Rewrite the data below from the line with "Close-up of a water" through the end of the data, replacing "gal" with "gallons" and leaving everything else unchanged.
- - -
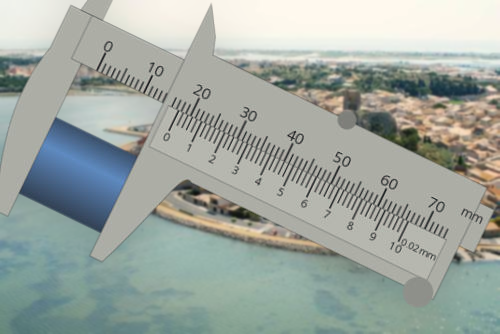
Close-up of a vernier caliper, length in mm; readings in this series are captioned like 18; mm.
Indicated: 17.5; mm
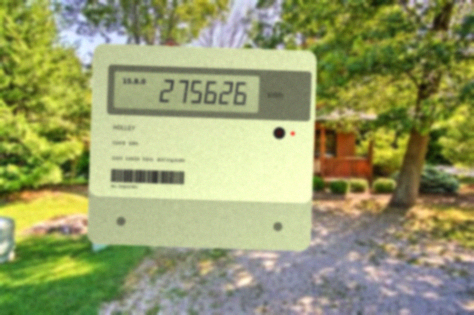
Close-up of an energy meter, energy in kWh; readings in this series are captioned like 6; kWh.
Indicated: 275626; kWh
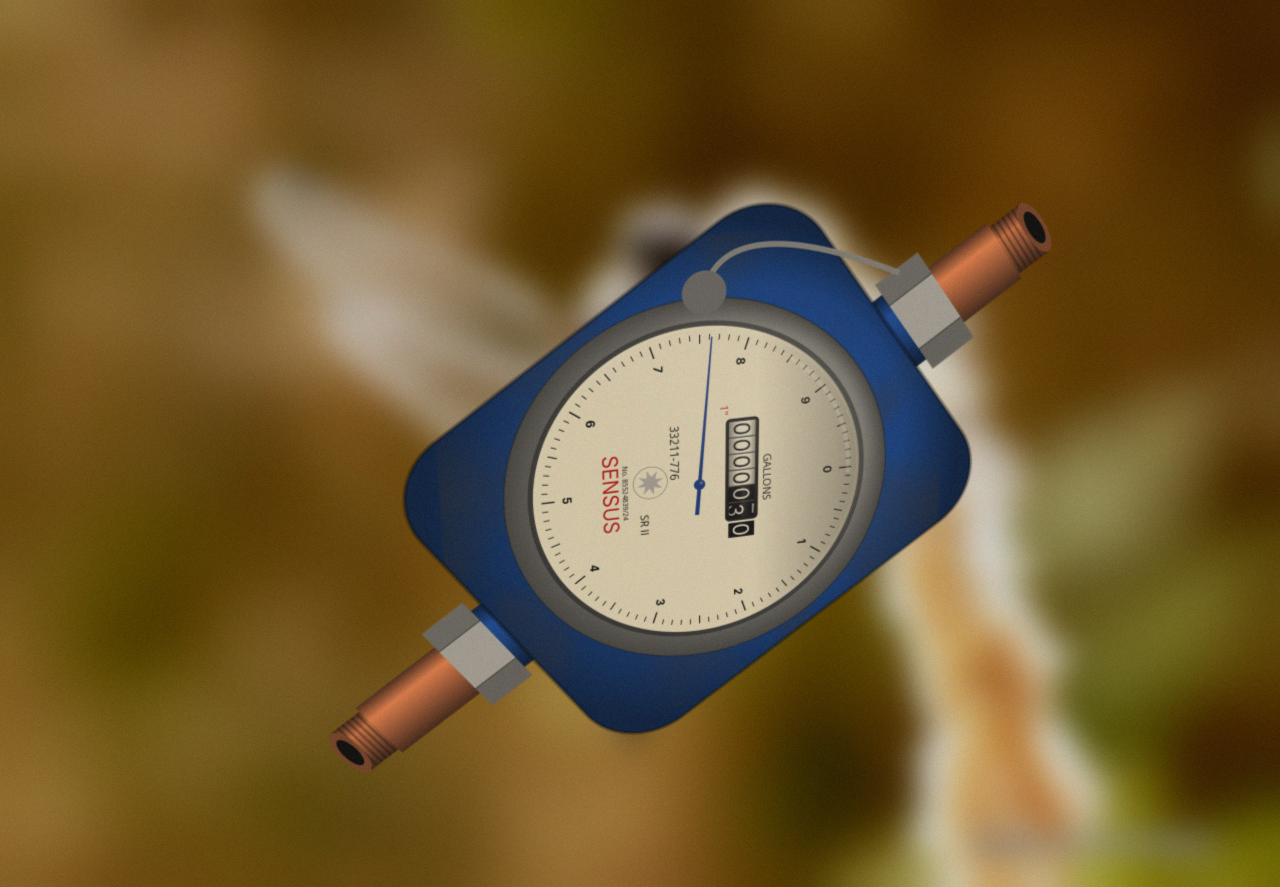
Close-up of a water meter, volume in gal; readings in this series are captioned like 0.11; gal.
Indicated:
- - -
RESULT FOR THIS TASK:
Close-up of a water meter, volume in gallons; readings in this series are captioned like 0.11; gallons.
Indicated:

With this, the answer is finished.